Fragmentos (C.4)

Ya había pasado antes por mi vida, aunque no sabía que se llamaba Lucía.
La había visto un viernes en la cola de la caja de un supermercado, y me había llamado la atención su forma de caminar tal que si llevase unos grilletes en los tobillos, con pasos muy cortos y lentos. Tenía un rostro amable y bonito, y un pelo negro casi a la altura de los hombros que tenía el toque justo de descuido para dejar claro que no era una de esas mujeres que vivían obsesionadas con la imagen que proyectaban. Mientras estuvo quieta, fue una mujer sencilla con un toque atractivo, y cuando tocó su turno y hubo de avanzar, acabó de despertar mi curiosidad.

De repente quise saber a dónde iba, si allí la esperaba alguien, por qué caminaba así. Tal vez un accidente la había dejado al borde de no poder volver a andar, o tal vez un defecto de nacimiento la había obligado a vivir así siempre, pero ni en su cara se veía ni un gesto de dolor cuando daba un paso, ni resentimiento con el mundo o abnegación. Al contrario, se diría que lo que mostraba su expresión era paz, tal que si ir por la vida con aquel ritmo le hubiese permitido entenderla mejor, y hubiese descubierto los pequeños secretos que al resto nos pasaban desapercibidos mientras corríamos.

Así que hice un poco de tiempo para pagar mi barra de pan, mientras ella se cargaba con sus dos bolsas y comenzaba a caminar hacia la puerta. Luego caminé deliberadamente despacio, fingiéndome distraído en la comprobación de mi ticket de compra de solo una línea: “Atendido por MARIA LAURA”. Hizo un gesto con el brazo izquierdo para equilibrar el peso de la bolsa. “Panadería propia:……0,38”. Aquella misma mañana, como todas, había visto a primera hora cómo descargaban las cajas de un camión con el rótulo de una empresa de pan congelado.
La puerta automática se abrió al detectarla cerca. “Gracias por su visita”. Hice una bola con el ticket a pesar de la recomendación de que lo guardase porque “se exigirá para cualquier reclamación” y salí tras ella, que se situó con sus dos bolsas frente al semáforo del paso de peatones que había justo delante de la puerta de la tienda. Yo no iba a aquel lado de la calle, así que a mi curiosidad le quedaba poco tiempo para seguir averiguando cosas sobre ella.
Intenté tardar en perderla de vista dando un pequeño rodeo en busca de una papelera donde tirar la bola en que había convertido toda oportunidad de quejarme porque el “pan del día” hubiese sido congelado semanas atrás y lo único reciente que alguien le hubiese hecho fuera meterlo en un horno y esperar a que sonase una alarma para sacarlo, pero aún así, el semáforo de aquella calle no había cambiado de color cuando la perdí de vista. Me quedé con las ganas de saber cómo cruzaría aquellas 22 líneas blancas en los pocos segundos que la ciudad permitía a las personas atravesar las trincheras del feudo de los coches.

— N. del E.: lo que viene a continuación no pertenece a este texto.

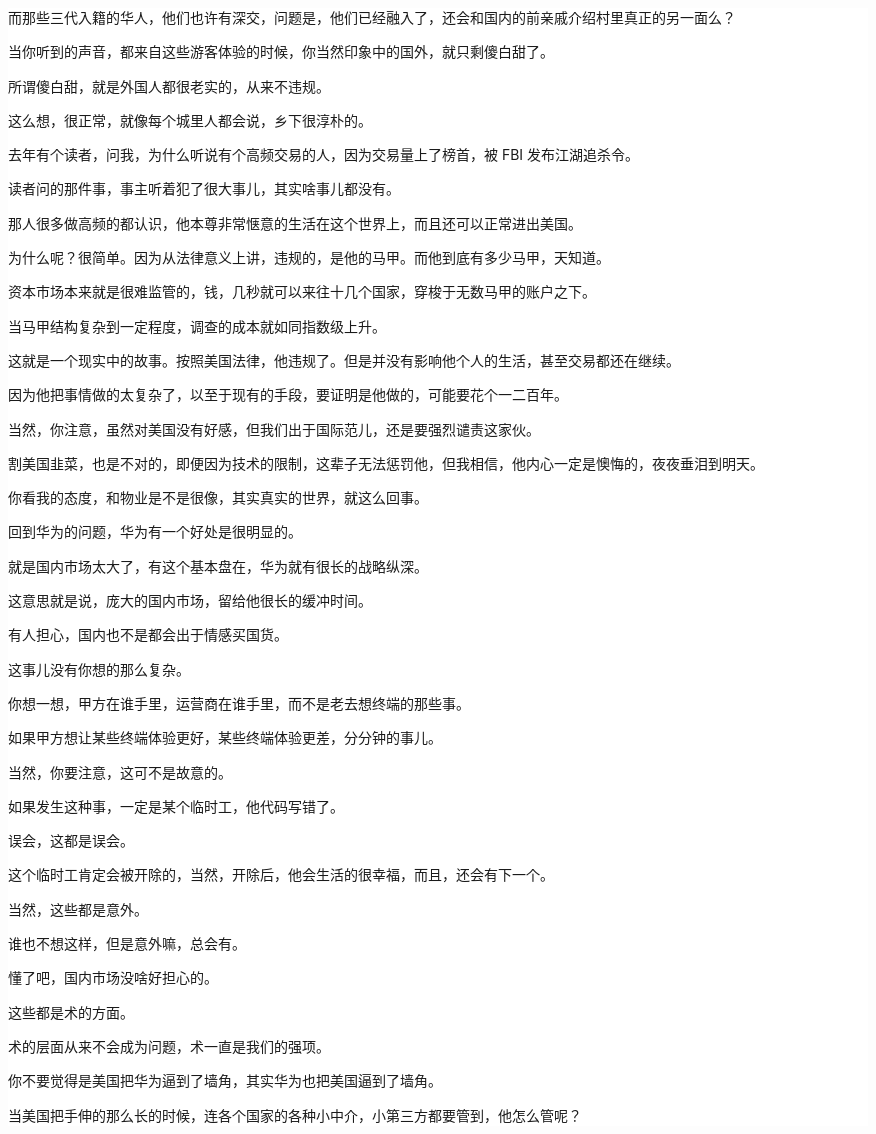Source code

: 而那些三代入籍的华人，他们也许有深交，问题是，他们已经融入了，还会和国内的前亲戚介绍村里真正的另一面么？

当你听到的声音，都来自这些游客体验的时候，你当然印象中的国外，就只剩傻白甜了。

所谓傻白甜，就是外国人都很老实的，从来不违规。

这么想，很正常，就像每个城里人都会说，乡下很淳朴的。

去年有个读者，问我，为什么听说有个高频交易的人，因为交易量上了榜首，被 FBI 发布江湖追杀令。

读者问的那件事，事主听着犯了很大事儿，其实啥事儿都没有。

那人很多做高频的都认识，他本尊非常惬意的生活在这个世界上，而且还可以正常进出美国。

为什么呢？很简单。因为从法律意义上讲，违规的，是他的马甲。而他到底有多少马甲，天知道。

资本市场本来就是很难监管的，钱，几秒就可以来往十几个国家，穿梭于无数马甲的账户之下。

当马甲结构复杂到一定程度，调查的成本就如同指数级上升。

这就是一个现实中的故事。按照美国法律，他违规了。但是并没有影响他个人的生活，甚至交易都还在继续。

因为他把事情做的太复杂了，以至于现有的手段，要证明是他做的，可能要花个一二百年。

当然，你注意，虽然对美国没有好感，但我们出于国际范儿，还是要强烈谴责这家伙。

割美国韭菜，也是不对的，即便因为技术的限制，这辈子无法惩罚他，但我相信，他内心一定是懊悔的，夜夜垂泪到明天。

你看我的态度，和物业是不是很像，其实真实的世界，就这么回事。

回到华为的问题，华为有一个好处是很明显的。

就是国内市场太大了，有这个基本盘在，华为就有很长的战略纵深。

这意思就是说，庞大的国内市场，留给他很长的缓冲时间。

有人担心，国内也不是都会出于情感买国货。

这事儿没有你想的那么复杂。

你想一想，甲方在谁手里，运营商在谁手里，而不是老去想终端的那些事。

如果甲方想让某些终端体验更好，某些终端体验更差，分分钟的事儿。

当然，你要注意，这可不是故意的。

如果发生这种事，一定是某个临时工，他代码写错了。

误会，这都是误会。

这个临时工肯定会被开除的，当然，开除后，他会生活的很幸福，而且，还会有下一个。

当然，这些都是意外。

谁也不想这样，但是意外嘛，总会有。

懂了吧，国内市场没啥好担心的。

这些都是术的方面。

术的层面从来不会成为问题，术一直是我们的强项。

你不要觉得是美国把华为逼到了墙角，其实华为也把美国逼到了墙角。

当美国把手伸的那么长的时候，连各个国家的各种小中介，小第三方都要管到，他怎么管呢？
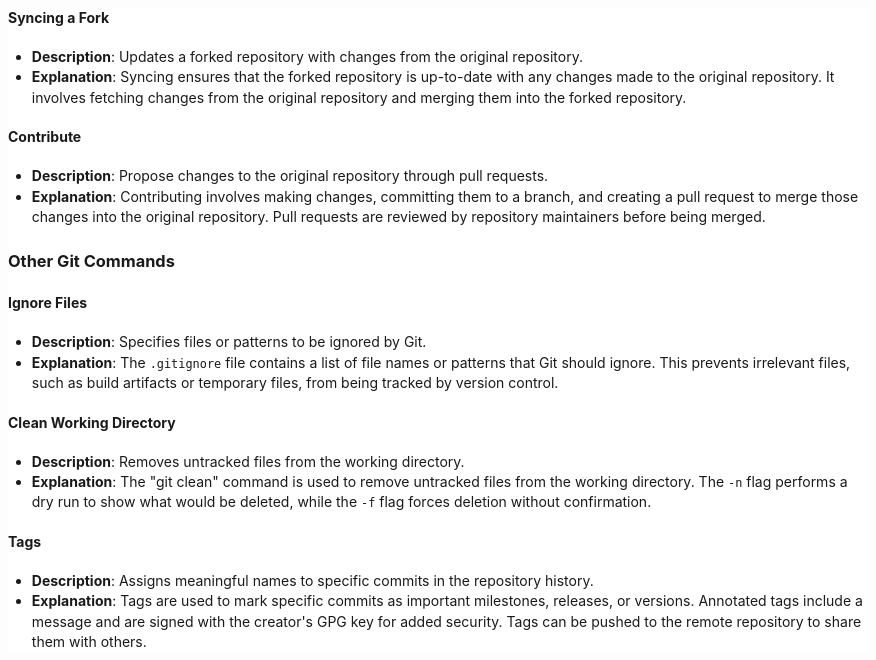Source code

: #### Syncing a Fork
- **Description**: Updates a forked repository with changes from the original repository.
- **Explanation**: Syncing ensures that the forked repository is up-to-date with any changes made to the original repository. It involves fetching changes from the original repository and merging them into the forked repository.

#### Contribute
- **Description**: Propose changes to the original repository through pull requests.
- **Explanation**: Contributing involves making changes, committing them to a branch, and creating a pull request to merge those changes into the original repository. Pull requests are reviewed by repository maintainers before being merged.

### Other Git Commands

#### Ignore Files
- **Description**: Specifies files or patterns to be ignored by Git.
- **Explanation**: The `.gitignore` file contains a list of file names or patterns that Git should ignore. This prevents irrelevant files, such as build artifacts or temporary files, from being tracked by version control.

#### Clean Working Directory
- **Description**: Removes untracked files from the working directory.
- **Explanation**: The "git clean" command is used to remove untracked files from the working directory. The `-n` flag performs a dry run to show what would be deleted, while the `-f` flag forces deletion without confirmation.

#### Tags
- **Description**: Assigns meaningful names to specific commits in the repository history.
- **Explanation**: Tags are used to mark specific commits as important milestones, releases, or versions. Annotated tags include a message and are signed with the creator's GPG key for added security. Tags can be pushed to the remote repository to share them with others.
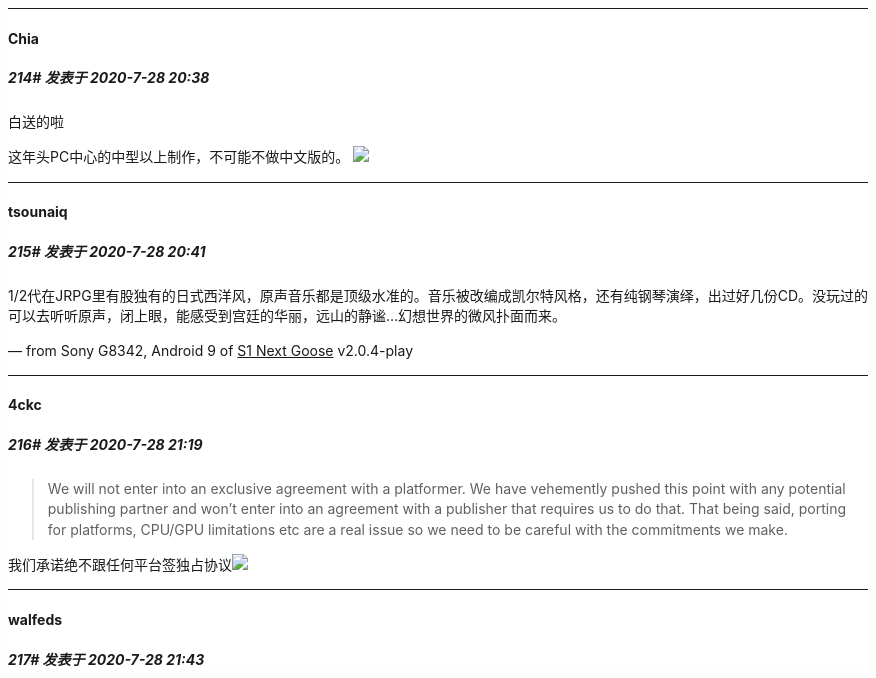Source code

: *****

####  Chia  
##### 214#       发表于 2020-7-28 20:38




白送的啦

这年头PC中心的中型以上制作，不可能不做中文版的。
<img src="https://static.saraba1st.com/image/smiley/face2017/067.png" referrerpolicy="no-referrer">







*****

####  tsounaiq  
##### 215#       发表于 2020-7-28 20:41




1/2代在JRPG里有股独有的日式西洋风，原声音乐都是顶级水准的。音乐被改编成凯尔特风格，还有纯钢琴演绎，出过好几份CD。没玩过的可以去听听原声，闭上眼，能感受到宫廷的华丽，远山的静谧…幻想世界的微风扑面而来。

— from Sony G8342, Android 9 of [S1 Next Goose](https://pan.baidu.com/s/1mi43uRm) v2.0.4-play







*****

####  4ckc  
##### 216#       发表于 2020-7-28 21:19



<blockquote>We will not enter into an exclusive agreement with a platformer. We have vehemently pushed this point with any potential publishing partner and won’t enter into an agreement with a publisher that requires us to do that. That being said, porting for platforms, CPU/GPU limitations etc are a real issue so we need to be careful with the commitments we make.</blockquote>

我们承诺绝不跟任何平台签独占协议<img src="https://static.saraba1st.com/image/smiley/face2017/067.png" referrerpolicy="no-referrer">







*****

####  walfeds  
##### 217#       发表于 2020-7-28 21:43



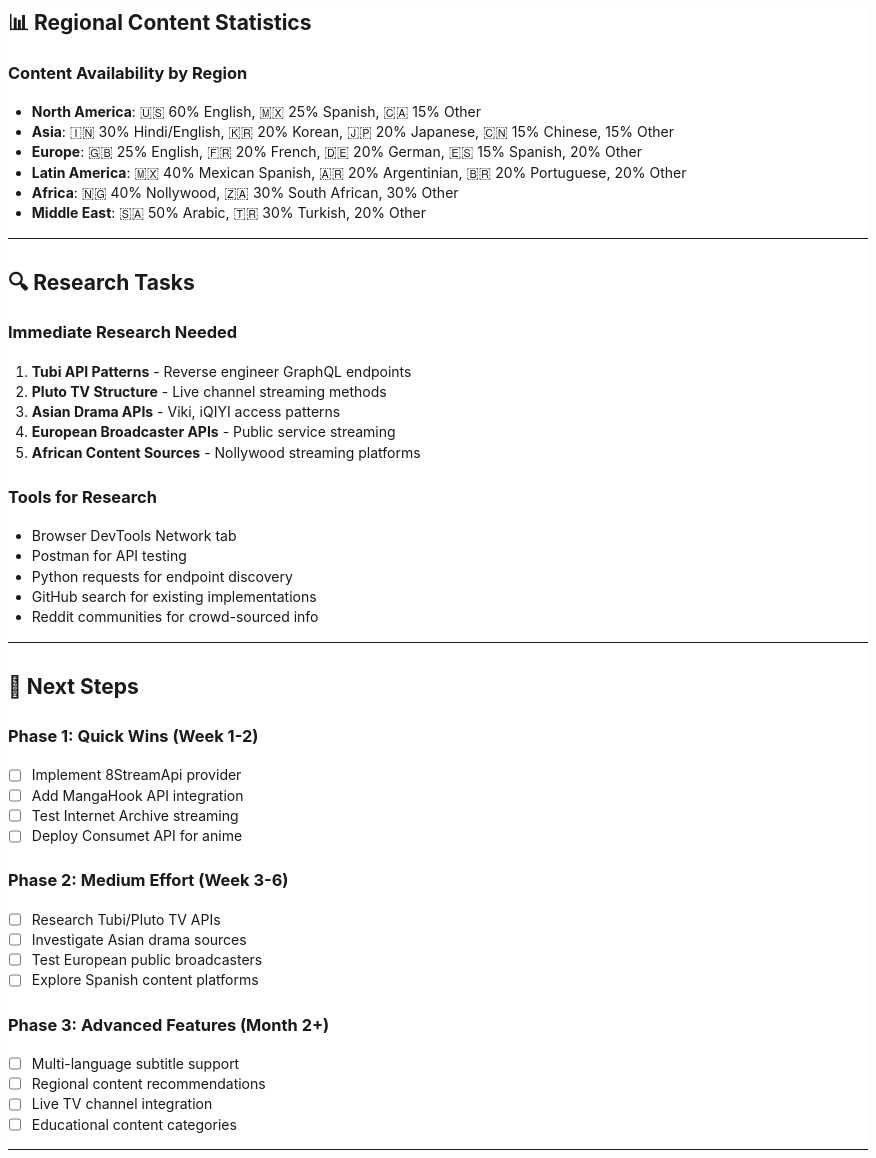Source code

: 
## 📊 Regional Content Statistics

### Content Availability by Region
- **North America**: 🇺🇸 60% English, 🇲🇽 25% Spanish, 🇨🇦 15% Other
- **Asia**: 🇮🇳 30% Hindi/English, 🇰🇷 20% Korean, 🇯🇵 20% Japanese, 🇨🇳 15% Chinese, 15% Other
- **Europe**: 🇬🇧 25% English, 🇫🇷 20% French, 🇩🇪 20% German, 🇪🇸 15% Spanish, 20% Other
- **Latin America**: 🇲🇽 40% Mexican Spanish, 🇦🇷 20% Argentinian, 🇧🇷 20% Portuguese, 20% Other
- **Africa**: 🇳🇬 40% Nollywood, 🇿🇦 30% South African, 30% Other
- **Middle East**: 🇸🇦 50% Arabic, 🇹🇷 30% Turkish, 20% Other

---

## 🔍 Research Tasks

### Immediate Research Needed
1. **Tubi API Patterns** - Reverse engineer GraphQL endpoints
2. **Pluto TV Structure** - Live channel streaming methods
3. **Asian Drama APIs** - Viki, iQIYI access patterns
4. **European Broadcaster APIs** - Public service streaming
5. **African Content Sources** - Nollywood streaming platforms

### Tools for Research
- Browser DevTools Network tab
- Postman for API testing
- Python requests for endpoint discovery
- GitHub search for existing implementations
- Reddit communities for crowd-sourced info

---

## 📝 Next Steps

### Phase 1: Quick Wins (Week 1-2)
- [ ] Implement 8StreamApi provider
- [ ] Add MangaHook API integration
- [ ] Test Internet Archive streaming
- [ ] Deploy Consumet API for anime

### Phase 2: Medium Effort (Week 3-6)
- [ ] Research Tubi/Pluto TV APIs
- [ ] Investigate Asian drama sources
- [ ] Test European public broadcasters
- [ ] Explore Spanish content platforms

### Phase 3: Advanced Features (Month 2+)
- [ ] Multi-language subtitle support
- [ ] Regional content recommendations
- [ ] Live TV channel integration
- [ ] Educational content categories

---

La fotografía tenía un cierto toque a ocurrencia, un arranque pícaro de esos que se dan cuando el regocijo del instante presente eclipsa todo lo demás. No era sencillo encontrar a Alejandro retratado en alguna fotografía, que se dejase situar al otro lado del objetivo. Aunque no solía poner problemas cuando se le pedía que hiciese de testigo gráfico en las celebraciones más o menos insustanciales, rara vez se lograba hacerle figurar al otro lado del objetivo lo que convertía aquel papel satinado en una pequeña reliquia sentimental desde la que Alejandro y la mujer del caminar amortiguado se erigían en una pequeña historia comenzada a desvelar desde sus dos caras. En una, ellos sonrientes y en la otra una firma donde apenas se distinguía, con un trazo rápido y mucho más grueso al que le imprimía Alejandro a la escritura pero el mismo verde, una ‘L’ que se perdía en una ininteligible línea ondulada que cerraba con una ‘a’ estirada.
Por el aspecto de la ele, podría haber sido un intento de reproducir el logotipo de la marca de cámaras favorita de Alejandro, pero la lógica decía que era la firma de aquella mujer que aparecía de nuevo fugaz y casualmente en mi camino, dejándome esta vez escrito su nombre. Solo que yo creía entonces que era “Laura”.

Descubrí su verdadero nombre y algunas cosas más sobre ella casi dos años después de aquel encuentro en el supermercado que seguramente ella no recordaba, y yo no creí de interés mencionar.
Para cuando tuvo lugar ese tercer encuentro Alejandro ya estaba muerto y nosotros mismos íbamos camino de ello.